**Problem:** The word "códigos" marks the lines to keep; find each one in the data and copy it.
******************************
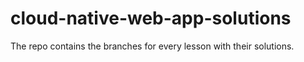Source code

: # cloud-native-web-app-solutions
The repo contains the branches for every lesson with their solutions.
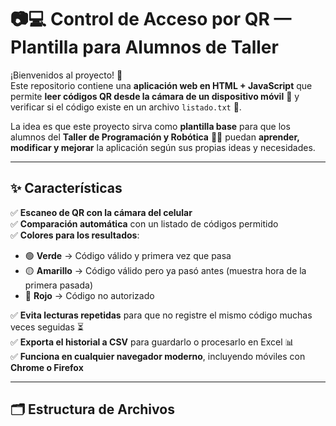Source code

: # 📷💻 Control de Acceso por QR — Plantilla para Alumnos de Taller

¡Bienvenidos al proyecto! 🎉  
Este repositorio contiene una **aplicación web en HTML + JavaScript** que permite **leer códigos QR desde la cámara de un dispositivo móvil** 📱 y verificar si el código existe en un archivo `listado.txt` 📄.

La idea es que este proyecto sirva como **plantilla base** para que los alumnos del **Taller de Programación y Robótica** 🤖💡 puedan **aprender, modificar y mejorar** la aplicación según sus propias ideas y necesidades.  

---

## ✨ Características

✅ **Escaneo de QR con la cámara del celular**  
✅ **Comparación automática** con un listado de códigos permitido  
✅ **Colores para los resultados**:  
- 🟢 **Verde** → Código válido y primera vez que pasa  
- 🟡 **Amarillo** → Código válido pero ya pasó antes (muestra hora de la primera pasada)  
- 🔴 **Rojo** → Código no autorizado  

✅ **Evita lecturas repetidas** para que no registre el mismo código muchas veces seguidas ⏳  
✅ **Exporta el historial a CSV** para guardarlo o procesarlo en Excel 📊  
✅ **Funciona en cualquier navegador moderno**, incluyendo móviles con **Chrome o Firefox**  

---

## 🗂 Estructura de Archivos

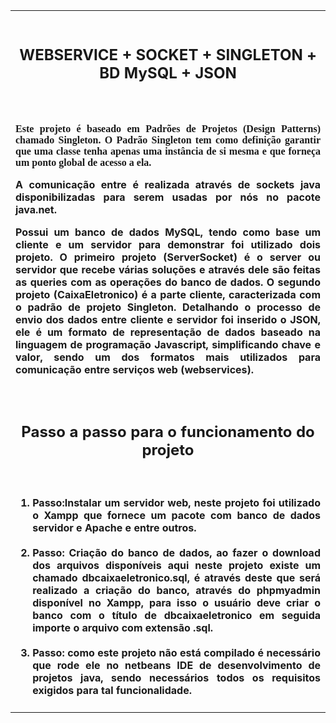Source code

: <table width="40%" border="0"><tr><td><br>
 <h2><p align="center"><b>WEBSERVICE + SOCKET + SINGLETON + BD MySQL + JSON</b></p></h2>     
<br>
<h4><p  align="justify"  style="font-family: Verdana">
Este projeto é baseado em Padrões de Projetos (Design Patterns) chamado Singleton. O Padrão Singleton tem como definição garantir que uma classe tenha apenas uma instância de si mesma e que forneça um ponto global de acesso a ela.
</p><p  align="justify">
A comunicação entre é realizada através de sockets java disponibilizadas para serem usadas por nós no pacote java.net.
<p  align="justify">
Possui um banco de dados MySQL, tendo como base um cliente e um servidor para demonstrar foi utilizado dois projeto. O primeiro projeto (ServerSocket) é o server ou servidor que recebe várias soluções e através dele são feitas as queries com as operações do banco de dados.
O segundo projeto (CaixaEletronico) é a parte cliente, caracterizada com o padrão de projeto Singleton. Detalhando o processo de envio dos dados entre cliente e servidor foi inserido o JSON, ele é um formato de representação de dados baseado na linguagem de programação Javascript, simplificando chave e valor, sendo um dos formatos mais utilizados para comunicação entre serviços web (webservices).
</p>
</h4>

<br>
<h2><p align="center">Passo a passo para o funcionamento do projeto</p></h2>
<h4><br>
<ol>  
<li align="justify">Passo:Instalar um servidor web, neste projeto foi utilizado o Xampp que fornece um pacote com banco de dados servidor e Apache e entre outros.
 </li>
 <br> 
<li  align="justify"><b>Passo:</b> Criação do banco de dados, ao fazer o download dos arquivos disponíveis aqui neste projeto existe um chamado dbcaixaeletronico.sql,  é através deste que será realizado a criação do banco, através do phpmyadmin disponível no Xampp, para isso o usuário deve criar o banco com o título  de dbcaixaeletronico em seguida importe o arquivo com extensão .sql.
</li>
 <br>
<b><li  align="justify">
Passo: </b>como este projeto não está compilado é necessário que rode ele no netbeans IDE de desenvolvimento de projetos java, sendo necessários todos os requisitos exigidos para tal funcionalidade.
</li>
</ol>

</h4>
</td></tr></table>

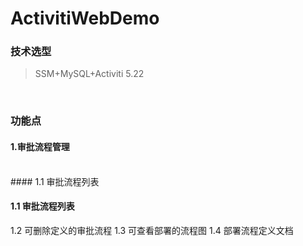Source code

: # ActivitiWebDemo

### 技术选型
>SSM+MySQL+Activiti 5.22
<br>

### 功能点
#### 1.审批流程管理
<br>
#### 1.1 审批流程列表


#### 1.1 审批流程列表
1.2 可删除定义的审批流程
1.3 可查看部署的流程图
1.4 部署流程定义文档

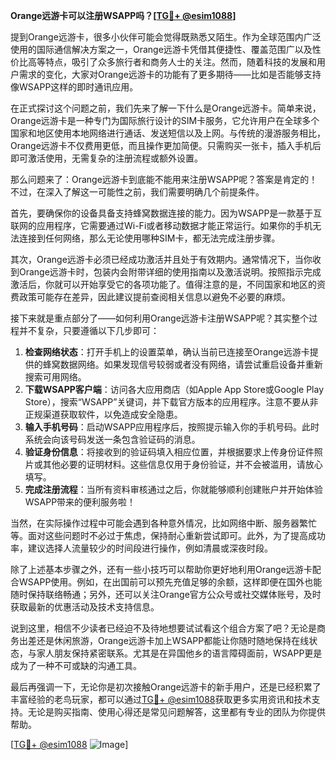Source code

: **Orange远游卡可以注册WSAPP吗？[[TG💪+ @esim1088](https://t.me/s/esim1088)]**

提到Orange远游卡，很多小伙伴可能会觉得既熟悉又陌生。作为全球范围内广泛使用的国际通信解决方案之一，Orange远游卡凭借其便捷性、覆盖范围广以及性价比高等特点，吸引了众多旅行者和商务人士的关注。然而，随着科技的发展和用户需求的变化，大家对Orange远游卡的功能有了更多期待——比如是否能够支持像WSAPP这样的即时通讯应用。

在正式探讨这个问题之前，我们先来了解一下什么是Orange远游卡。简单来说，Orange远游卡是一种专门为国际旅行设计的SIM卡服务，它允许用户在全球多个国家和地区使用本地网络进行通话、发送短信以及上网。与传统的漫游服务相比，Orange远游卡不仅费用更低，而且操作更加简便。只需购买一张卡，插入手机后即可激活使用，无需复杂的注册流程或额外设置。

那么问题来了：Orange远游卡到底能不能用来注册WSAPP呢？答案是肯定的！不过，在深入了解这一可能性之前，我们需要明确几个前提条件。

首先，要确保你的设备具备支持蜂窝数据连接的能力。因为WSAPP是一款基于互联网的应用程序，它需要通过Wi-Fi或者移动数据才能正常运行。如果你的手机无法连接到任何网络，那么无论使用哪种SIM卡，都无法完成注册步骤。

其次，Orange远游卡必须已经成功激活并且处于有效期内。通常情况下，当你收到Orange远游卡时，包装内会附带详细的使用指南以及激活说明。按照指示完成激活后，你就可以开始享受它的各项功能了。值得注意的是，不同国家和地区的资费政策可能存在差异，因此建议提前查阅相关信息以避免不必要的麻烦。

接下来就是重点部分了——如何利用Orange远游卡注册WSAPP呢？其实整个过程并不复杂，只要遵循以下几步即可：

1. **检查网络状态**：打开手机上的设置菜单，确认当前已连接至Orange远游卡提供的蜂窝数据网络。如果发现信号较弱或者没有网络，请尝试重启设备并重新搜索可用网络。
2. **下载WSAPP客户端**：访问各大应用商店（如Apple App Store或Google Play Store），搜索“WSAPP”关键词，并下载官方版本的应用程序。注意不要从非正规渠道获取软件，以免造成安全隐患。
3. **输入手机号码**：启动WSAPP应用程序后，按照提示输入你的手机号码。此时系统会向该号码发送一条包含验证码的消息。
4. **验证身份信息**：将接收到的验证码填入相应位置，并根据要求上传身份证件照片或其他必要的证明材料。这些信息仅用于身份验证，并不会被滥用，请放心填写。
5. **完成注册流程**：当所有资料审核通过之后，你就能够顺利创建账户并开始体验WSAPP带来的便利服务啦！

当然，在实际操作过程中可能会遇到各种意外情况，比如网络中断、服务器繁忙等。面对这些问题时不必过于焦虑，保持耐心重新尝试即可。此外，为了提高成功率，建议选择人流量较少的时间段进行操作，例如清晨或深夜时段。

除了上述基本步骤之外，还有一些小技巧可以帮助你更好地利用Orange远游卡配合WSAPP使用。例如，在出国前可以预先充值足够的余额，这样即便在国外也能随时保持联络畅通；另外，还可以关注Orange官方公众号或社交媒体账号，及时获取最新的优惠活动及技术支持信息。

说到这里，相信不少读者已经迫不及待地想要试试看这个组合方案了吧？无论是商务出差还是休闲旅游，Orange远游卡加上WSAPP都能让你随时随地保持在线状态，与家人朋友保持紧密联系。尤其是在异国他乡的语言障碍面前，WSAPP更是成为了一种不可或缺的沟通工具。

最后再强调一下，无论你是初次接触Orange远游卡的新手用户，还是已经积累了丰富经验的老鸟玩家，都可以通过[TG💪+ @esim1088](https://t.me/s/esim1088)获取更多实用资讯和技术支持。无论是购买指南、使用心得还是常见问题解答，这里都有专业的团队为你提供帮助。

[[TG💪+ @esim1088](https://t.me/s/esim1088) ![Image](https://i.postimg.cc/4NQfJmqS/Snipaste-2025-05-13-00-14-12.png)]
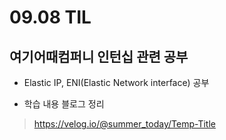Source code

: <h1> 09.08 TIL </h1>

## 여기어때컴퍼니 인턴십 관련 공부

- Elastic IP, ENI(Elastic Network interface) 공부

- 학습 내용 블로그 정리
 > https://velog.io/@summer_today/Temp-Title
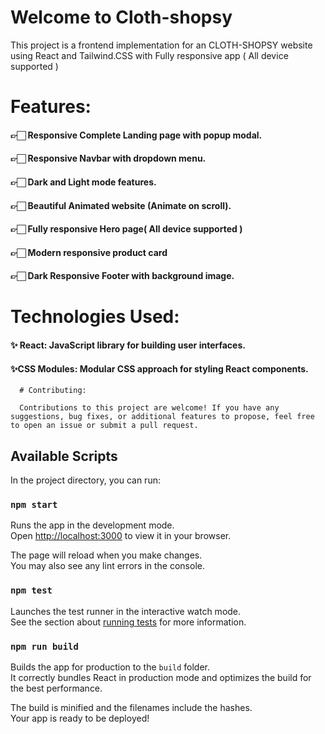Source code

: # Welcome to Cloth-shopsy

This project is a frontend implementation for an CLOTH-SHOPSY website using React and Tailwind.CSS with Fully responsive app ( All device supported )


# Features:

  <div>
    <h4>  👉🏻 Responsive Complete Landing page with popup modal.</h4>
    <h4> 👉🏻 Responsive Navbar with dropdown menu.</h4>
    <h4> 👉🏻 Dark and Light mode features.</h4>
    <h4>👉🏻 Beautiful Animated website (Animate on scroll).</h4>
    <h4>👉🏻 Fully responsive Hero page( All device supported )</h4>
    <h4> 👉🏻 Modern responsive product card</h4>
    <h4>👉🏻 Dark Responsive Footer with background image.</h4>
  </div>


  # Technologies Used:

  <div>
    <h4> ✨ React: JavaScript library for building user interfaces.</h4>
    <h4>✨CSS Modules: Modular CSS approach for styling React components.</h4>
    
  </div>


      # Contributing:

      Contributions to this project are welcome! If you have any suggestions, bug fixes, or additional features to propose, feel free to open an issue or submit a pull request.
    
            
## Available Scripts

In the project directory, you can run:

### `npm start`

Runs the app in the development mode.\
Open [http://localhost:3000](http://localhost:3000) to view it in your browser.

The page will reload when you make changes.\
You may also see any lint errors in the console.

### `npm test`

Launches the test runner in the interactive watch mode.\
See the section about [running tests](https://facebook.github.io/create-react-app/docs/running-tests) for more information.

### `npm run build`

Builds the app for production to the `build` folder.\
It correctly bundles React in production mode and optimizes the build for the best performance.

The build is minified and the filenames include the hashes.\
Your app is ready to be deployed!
******************************
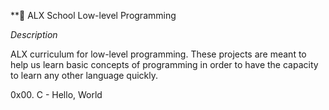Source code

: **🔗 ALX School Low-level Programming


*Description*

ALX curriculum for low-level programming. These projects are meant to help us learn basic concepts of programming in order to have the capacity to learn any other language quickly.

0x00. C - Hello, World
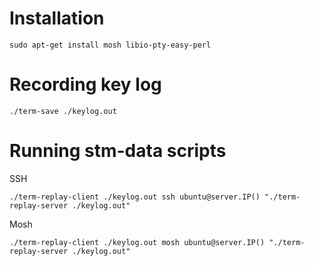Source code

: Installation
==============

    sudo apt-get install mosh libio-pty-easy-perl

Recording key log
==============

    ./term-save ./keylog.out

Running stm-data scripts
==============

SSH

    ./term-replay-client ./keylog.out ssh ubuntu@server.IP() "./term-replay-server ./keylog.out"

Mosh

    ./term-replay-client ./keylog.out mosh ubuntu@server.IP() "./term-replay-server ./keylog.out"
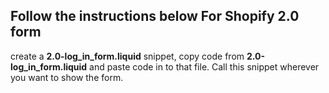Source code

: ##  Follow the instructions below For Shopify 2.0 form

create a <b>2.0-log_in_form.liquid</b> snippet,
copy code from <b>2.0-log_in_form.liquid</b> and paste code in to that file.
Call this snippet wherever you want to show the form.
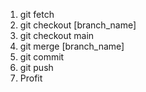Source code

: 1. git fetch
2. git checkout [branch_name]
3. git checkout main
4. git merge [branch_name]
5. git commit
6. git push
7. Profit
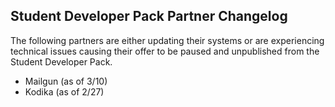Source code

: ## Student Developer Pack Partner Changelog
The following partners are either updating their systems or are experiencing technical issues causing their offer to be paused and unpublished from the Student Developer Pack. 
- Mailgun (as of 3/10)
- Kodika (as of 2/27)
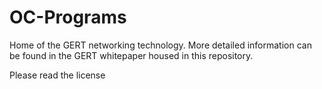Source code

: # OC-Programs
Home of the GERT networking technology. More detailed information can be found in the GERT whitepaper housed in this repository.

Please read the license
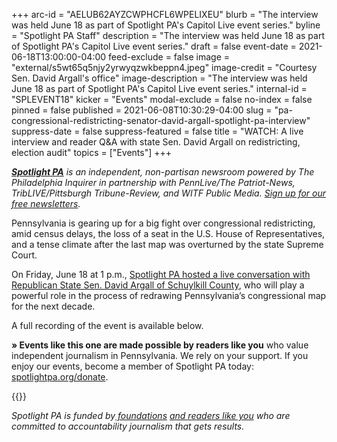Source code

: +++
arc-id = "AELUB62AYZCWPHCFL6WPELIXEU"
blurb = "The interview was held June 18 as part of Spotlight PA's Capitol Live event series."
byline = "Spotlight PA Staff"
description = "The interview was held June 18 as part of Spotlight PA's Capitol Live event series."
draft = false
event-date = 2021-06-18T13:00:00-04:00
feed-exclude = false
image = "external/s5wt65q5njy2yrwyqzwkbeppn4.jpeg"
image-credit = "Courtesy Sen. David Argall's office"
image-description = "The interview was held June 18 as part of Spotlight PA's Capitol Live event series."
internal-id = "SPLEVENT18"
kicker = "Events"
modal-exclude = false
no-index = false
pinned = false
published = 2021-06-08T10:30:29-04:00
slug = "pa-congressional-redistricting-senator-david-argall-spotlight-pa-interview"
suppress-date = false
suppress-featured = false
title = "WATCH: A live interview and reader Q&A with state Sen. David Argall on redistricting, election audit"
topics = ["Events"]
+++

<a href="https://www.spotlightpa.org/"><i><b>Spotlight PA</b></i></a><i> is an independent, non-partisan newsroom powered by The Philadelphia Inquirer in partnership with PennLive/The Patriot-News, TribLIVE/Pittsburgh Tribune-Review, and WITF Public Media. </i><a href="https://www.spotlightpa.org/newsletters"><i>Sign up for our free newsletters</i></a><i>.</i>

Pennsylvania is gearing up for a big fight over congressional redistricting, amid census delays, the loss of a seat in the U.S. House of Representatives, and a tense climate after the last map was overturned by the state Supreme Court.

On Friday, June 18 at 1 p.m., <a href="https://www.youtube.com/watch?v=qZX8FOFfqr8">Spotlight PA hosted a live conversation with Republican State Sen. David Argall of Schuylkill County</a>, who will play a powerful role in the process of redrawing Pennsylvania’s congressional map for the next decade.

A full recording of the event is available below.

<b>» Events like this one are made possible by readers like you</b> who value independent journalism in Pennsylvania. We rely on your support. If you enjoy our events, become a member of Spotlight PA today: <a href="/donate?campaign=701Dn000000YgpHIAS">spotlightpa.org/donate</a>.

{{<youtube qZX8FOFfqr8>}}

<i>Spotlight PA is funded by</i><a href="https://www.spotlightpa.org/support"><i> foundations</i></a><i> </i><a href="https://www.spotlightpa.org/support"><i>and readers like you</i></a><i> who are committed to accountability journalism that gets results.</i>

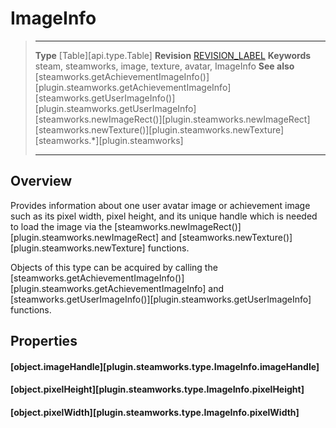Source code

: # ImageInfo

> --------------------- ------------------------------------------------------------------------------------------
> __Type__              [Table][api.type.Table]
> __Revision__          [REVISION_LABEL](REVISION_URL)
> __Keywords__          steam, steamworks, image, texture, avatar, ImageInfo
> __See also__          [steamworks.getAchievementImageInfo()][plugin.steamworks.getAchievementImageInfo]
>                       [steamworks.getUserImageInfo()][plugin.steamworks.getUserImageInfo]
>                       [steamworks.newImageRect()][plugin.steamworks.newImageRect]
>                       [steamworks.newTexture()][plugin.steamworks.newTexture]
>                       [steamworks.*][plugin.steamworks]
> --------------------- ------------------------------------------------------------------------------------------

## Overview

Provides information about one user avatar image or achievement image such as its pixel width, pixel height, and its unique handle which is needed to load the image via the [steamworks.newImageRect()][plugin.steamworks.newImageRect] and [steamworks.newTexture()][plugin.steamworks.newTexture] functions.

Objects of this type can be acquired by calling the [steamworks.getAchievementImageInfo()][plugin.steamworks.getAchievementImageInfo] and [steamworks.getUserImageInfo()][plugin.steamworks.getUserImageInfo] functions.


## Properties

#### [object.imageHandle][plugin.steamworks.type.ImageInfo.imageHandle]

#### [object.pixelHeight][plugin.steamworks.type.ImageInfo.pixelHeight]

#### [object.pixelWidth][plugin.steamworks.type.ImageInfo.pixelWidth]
******************************
**Exercise response:**
Este repositorio contiene una **aplicación web en HTML + JavaScript** que permite **leer códigos QR desde la cámara de un dispositivo móvil** 📱 y verificar si el código existe en un archivo `listado.txt` 📄.
✅ **Comparación automática** con un listado de códigos permitido  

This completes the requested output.